### HOW TO COMPLETE THIS TASK:
Leave out the pictures, and retype only the lines from the beginning of the material through the line that contains "Given the scale", including both.
──────────
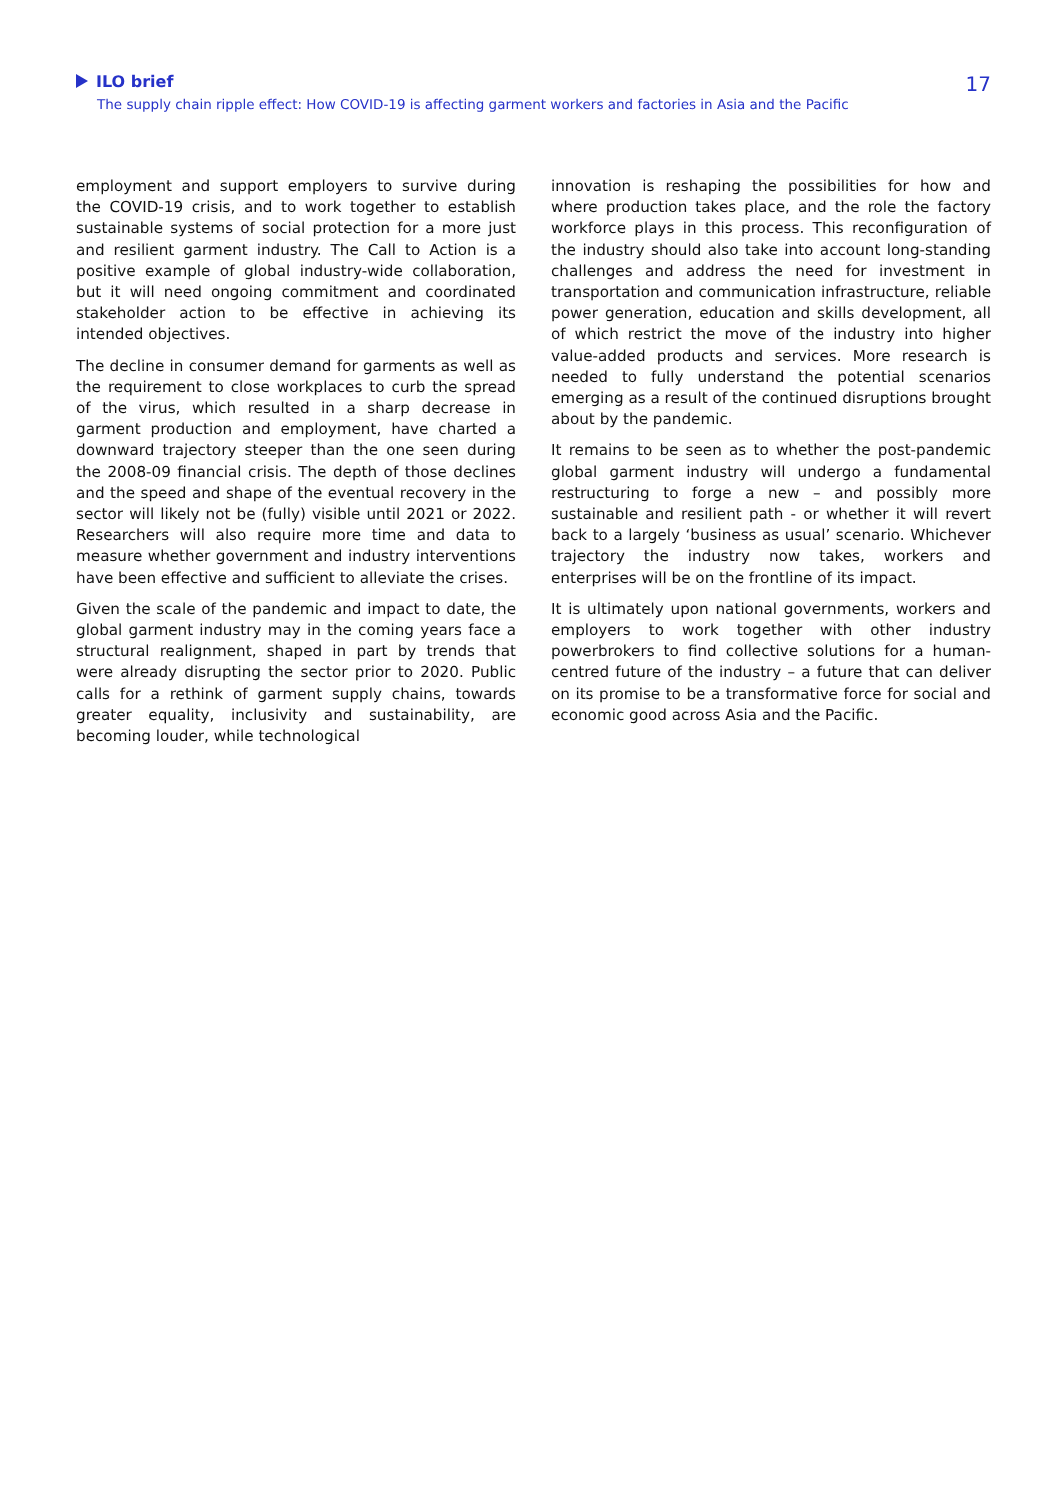ILO brief
The supply chain ripple effect: How COVID-19 is affecting garment workers and factories in Asia and the Pacific
17
employment and support employers to survive during the COVID-19 crisis, and to work together to establish sustainable systems of social protection for a more just and resilient garment industry. The Call to Action is a positive example of global industry-wide collaboration, but it will need ongoing commitment and coordinated stakeholder action to be effective in achieving its intended objectives.
The decline in consumer demand for garments as well as the requirement to close workplaces to curb the spread of the virus, which resulted in a sharp decrease in garment production and employment, have charted a downward trajectory steeper than the one seen during the 2008-09 financial crisis. The depth of those declines and the speed and shape of the eventual recovery in the sector will likely not be (fully) visible until 2021 or 2022. Researchers will also require more time and data to measure whether government and industry interventions have been effective and sufficient to alleviate the crises.
Given the scale of the pandemic and impact to date, the global garment industry may in the coming years face a structural realignment, shaped in part by trends that were already disrupting the sector prior to 2020. Public calls for a rethink of garment supply chains, towards greater equality, inclusivity and sustainability, are becoming louder, while technological
innovation is reshaping the possibilities for how and where production takes place, and the role the factory workforce plays in this process. This reconfiguration of the industry should also take into account long-standing challenges and address the need for investment in transportation and communication infrastructure, reliable power generation, education and skills development, all of which restrict the move of the industry into higher value-added products and services. More research is needed to fully understand the potential scenarios emerging as a result of the continued disruptions brought about by the pandemic.
It remains to be seen as to whether the post-pandemic global garment industry will undergo a fundamental restructuring to forge a new – and possibly more sustainable and resilient path - or whether it will revert back to a largely ‘business as usual’ scenario. Whichever trajectory the industry now takes, workers and enterprises will be on the frontline of its impact.
It is ultimately upon national governments, workers and employers to work together with other industry powerbrokers to find collective solutions for a human-centred future of the industry – a future that can deliver on its promise to be a transformative force for social and economic good across Asia and the Pacific.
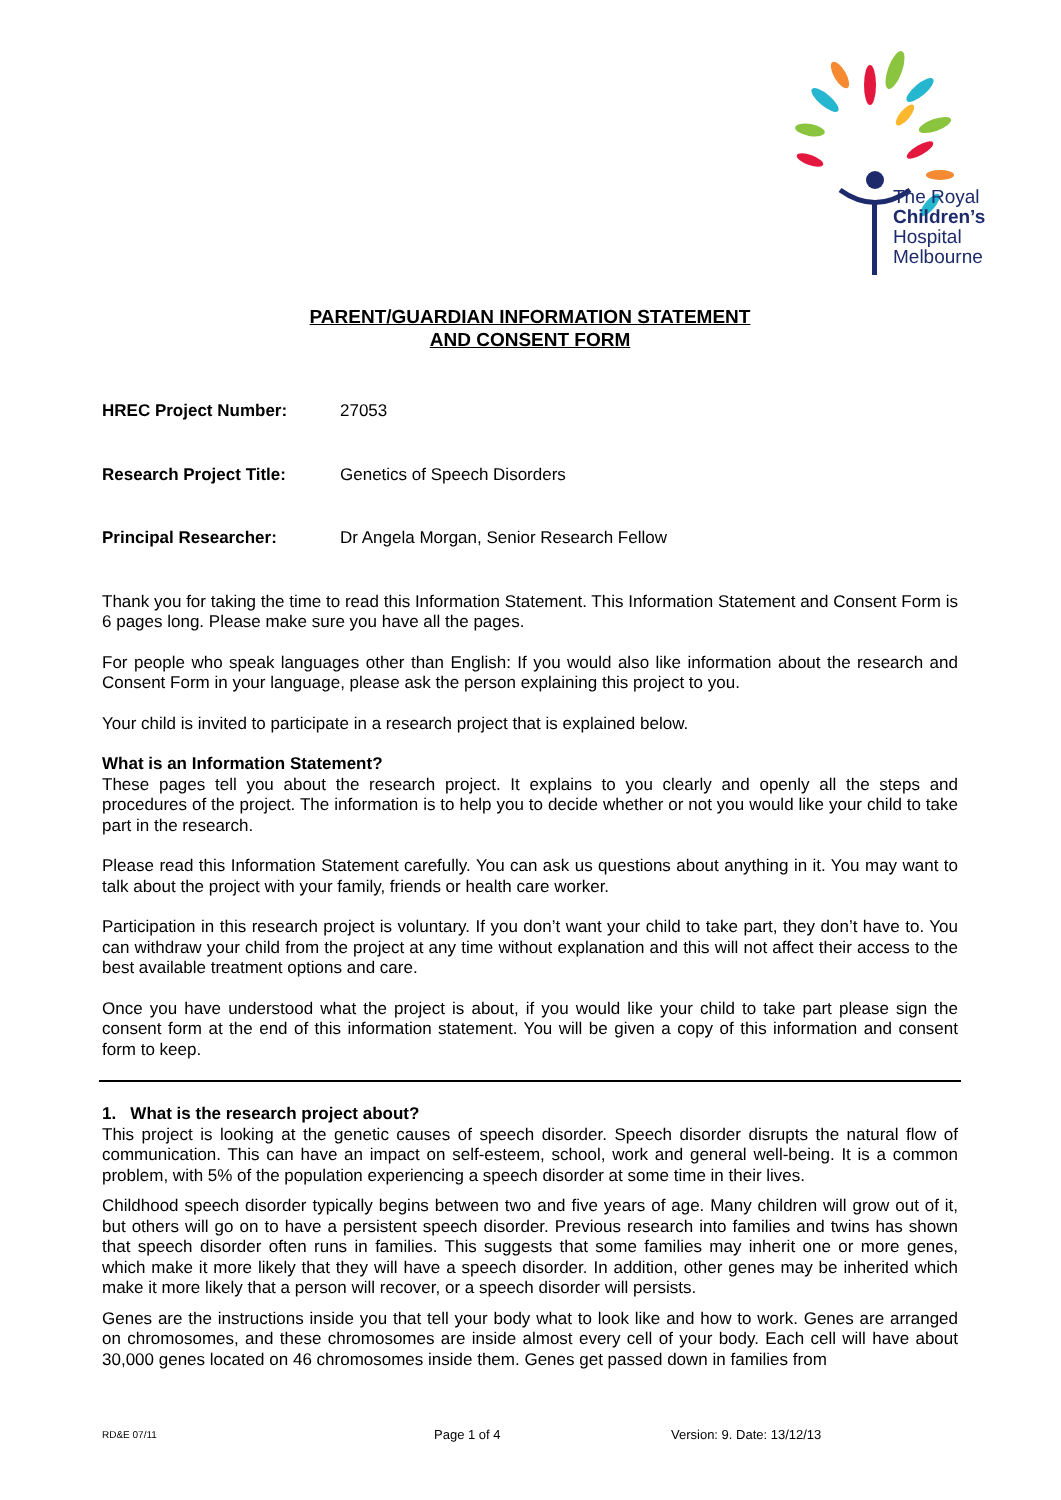The Royal
Children’s
Hospital
Melbourne
PARENT/GUARDIAN INFORMATION STATEMENT
AND CONSENT FORM
HREC Project Number: 27053
Research Project Title: Genetics of Speech Disorders
Principal Researcher: Dr Angela Morgan, Senior Research Fellow
Thank you for taking the time to read this Information Statement. This Information Statement and Consent Form is 6 pages long. Please make sure you have all the pages.
For people who speak languages other than English: If you would also like information about the research and Consent Form in your language, please ask the person explaining this project to you.
Your child is invited to participate in a research project that is explained below.
What is an Information Statement?
These pages tell you about the research project. It explains to you clearly and openly all the steps and procedures of the project. The information is to help you to decide whether or not you would like your child to take part in the research.
Please read this Information Statement carefully. You can ask us questions about anything in it. You may want to talk about the project with your family, friends or health care worker.
Participation in this research project is voluntary. If you don’t want your child to take part, they don’t have to. You can withdraw your child from the project at any time without explanation and this will not affect their access to the best available treatment options and care.
Once you have understood what the project is about, if you would like your child to take part please sign the consent form at the end of this information statement. You will be given a copy of this information and consent form to keep.
1. What is the research project about?
This project is looking at the genetic causes of speech disorder. Speech disorder disrupts the natural flow of communication. This can have an impact on self-esteem, school, work and general well-being. It is a common problem, with 5% of the population experiencing a speech disorder at some time in their lives.
Childhood speech disorder typically begins between two and five years of age. Many children will grow out of it, but others will go on to have a persistent speech disorder. Previous research into families and twins has shown that speech disorder often runs in families. This suggests that some families may inherit one or more genes, which make it more likely that they will have a speech disorder. In addition, other genes may be inherited which make it more likely that a person will recover, or a speech disorder will persists.
Genes are the instructions inside you that tell your body what to look like and how to work. Genes are arranged on chromosomes, and these chromosomes are inside almost every cell of your body. Each cell will have about 30,000 genes located on 46 chromosomes inside them. Genes get passed down in families from
RD&E 07/11 Page 1 of 4 Version: 9. Date: 13/12/13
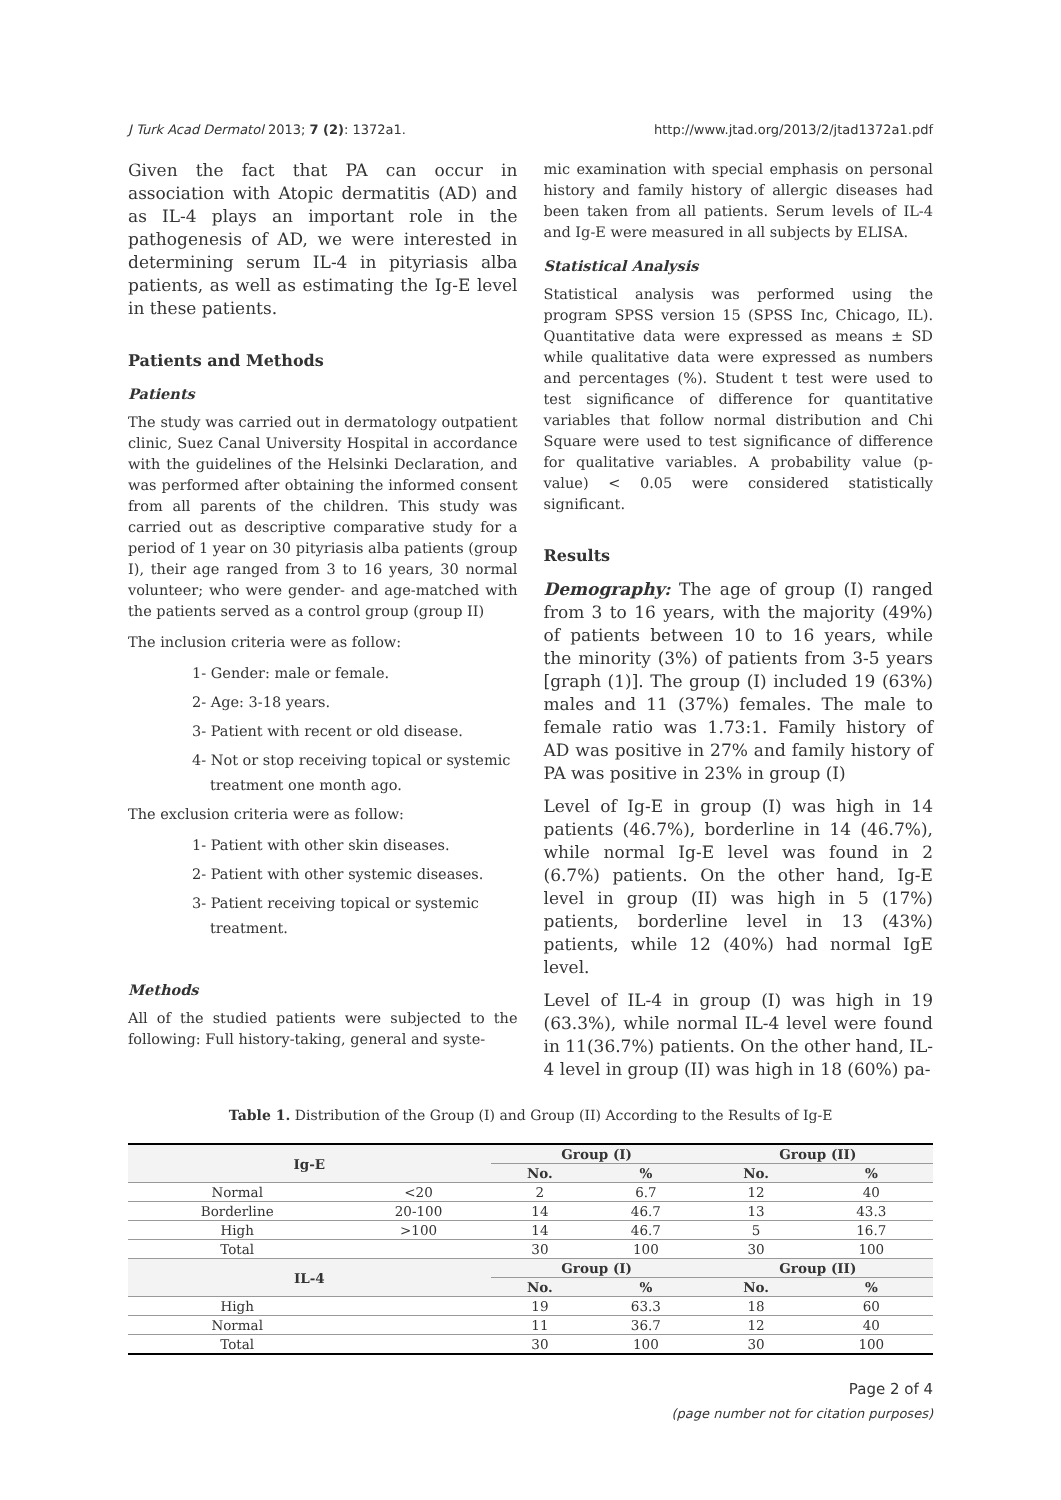J Turk Acad Dermatol 2013; 7 (2): 1372a1. http://www.jtad.org/2013/2/jtad1372a1.pdf
Given the fact that PA can occur in association with Atopic dermatitis (AD) and as IL-4 plays an important role in the pathogenesis of AD, we were interested in determining serum IL-4 in pityriasis alba patients, as well as estimating the Ig-E level in these patients.
Patients and Methods
Patients
The study was carried out in dermatology outpatient clinic, Suez Canal University Hospital in accordance with the guidelines of the Helsinki Declaration, and was performed after obtaining the informed consent from all parents of the children. This study was carried out as descriptive comparative study for a period of 1 year on 30 pityriasis alba patients (group I), their age ranged from 3 to 16 years, 30 normal volunteer; who were gender- and age-matched with the patients served as a control group (group II)
The inclusion criteria were as follow:
1- Gender: male or female.
2- Age: 3-18 years.
3- Patient with recent or old disease.
4- Not or stop receiving topical or systemic
treatment one month ago.
The exclusion criteria were as follow:
1- Patient with other skin diseases.
2- Patient with other systemic diseases.
3- Patient receiving topical or systemic
treatment.
Methods
All of the studied patients were subjected to the following: Full history-taking, general and syste-
mic examination with special emphasis on personal history and family history of allergic diseases had been taken from all patients. Serum levels of IL-4 and Ig-E were measured in all subjects by ELISA.
Statistical Analysis
Statistical analysis was performed using the program SPSS version 15 (SPSS Inc, Chicago, IL). Quantitative data were expressed as means ± SD while qualitative data were expressed as numbers and percentages (%). Student t test were used to test significance of difference for quantitative variables that follow normal distribution and Chi Square were used to test significance of difference for qualitative variables. A probability value (p-value) < 0.05 were considered statistically significant.
Results
Demography: The age of group (I) ranged from 3 to 16 years, with the majority (49%) of patients between 10 to 16 years, while the minority (3%) of patients from 3-5 years [graph (1)]. The group (I) included 19 (63%) males and 11 (37%) females. The male to female ratio was 1.73:1. Family history of AD was positive in 27% and family history of PA was positive in 23% in group (I)
Level of Ig-E in group (I) was high in 14 patients (46.7%), borderline in 14 (46.7%), while normal Ig-E level was found in 2 (6.7%) patients. On the other hand, Ig-E level in group (II) was high in 5 (17%) patients, borderline level in 13 (43%) patients, while 12 (40%) had normal IgE level.
Level of IL-4 in group (I) was high in 19 (63.3%), while normal IL-4 level were found in 11(36.7%) patients. On the other hand, IL-4 level in group (II) was high in 18 (60%) pa-
Table 1. Distribution of the Group (I) and Group (II) According to the Results of Ig-E
| Ig-E | | Group (I) | | Group (II) | |
| --- | --- | --- | --- | --- | --- |
| | | No. | % | No. | % |
| Normal | <20 | 2 | 6.7 | 12 | 40 |
| Borderline | 20-100 | 14 | 46.7 | 13 | 43.3 |
| High | >100 | 14 | 46.7 | 5 | 16.7 |
| Total | | 30 | 100 | 30 | 100 |
| IL-4 | | Group (I) | | Group (II) | |
| | | No. | % | No. | % |
| High | | 19 | 63.3 | 18 | 60 |
| Normal | | 11 | 36.7 | 12 | 40 |
| Total | | 30 | 100 | 30 | 100 |
Page 2 of 4
(page number not for citation purposes)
──────────
### REPLY TO THE EXERCISE:
ILO brief
The supply chain ripple effect: How COVID-19 is affecting garment workers and factories in Asia and the Pacific
17
employment and support employers to survive during the COVID-19 crisis, and to work together to establish sustainable systems of social protection for a more just and resilient garment industry. The Call to Action is a positive example of global industry-wide collaboration, but it will need ongoing commitment and coordinated stakeholder action to be effective in achieving its intended objectives.
The decline in consumer demand for garments as well as the requirement to close workplaces to curb the spread of the virus, which resulted in a sharp decrease in garment production and employment, have charted a downward trajectory steeper than the one seen during the 2008-09 financial crisis. The depth of those declines and the speed and shape of the eventual recovery in the sector will likely not be (fully) visible until 2021 or 2022. Researchers will also require more time and data to measure whether government and industry interventions have been effective and sufficient to alleviate the crises.
Given the scale of the pandemic and impact to date, the global garment industry may in the coming years face a structural realignment, shaped in part by trends that were already disrupting the sector prior to 2020. Public calls for a rethink of garment supply chains, towards greater equality, inclusivity and sustainability, are becoming louder, while technological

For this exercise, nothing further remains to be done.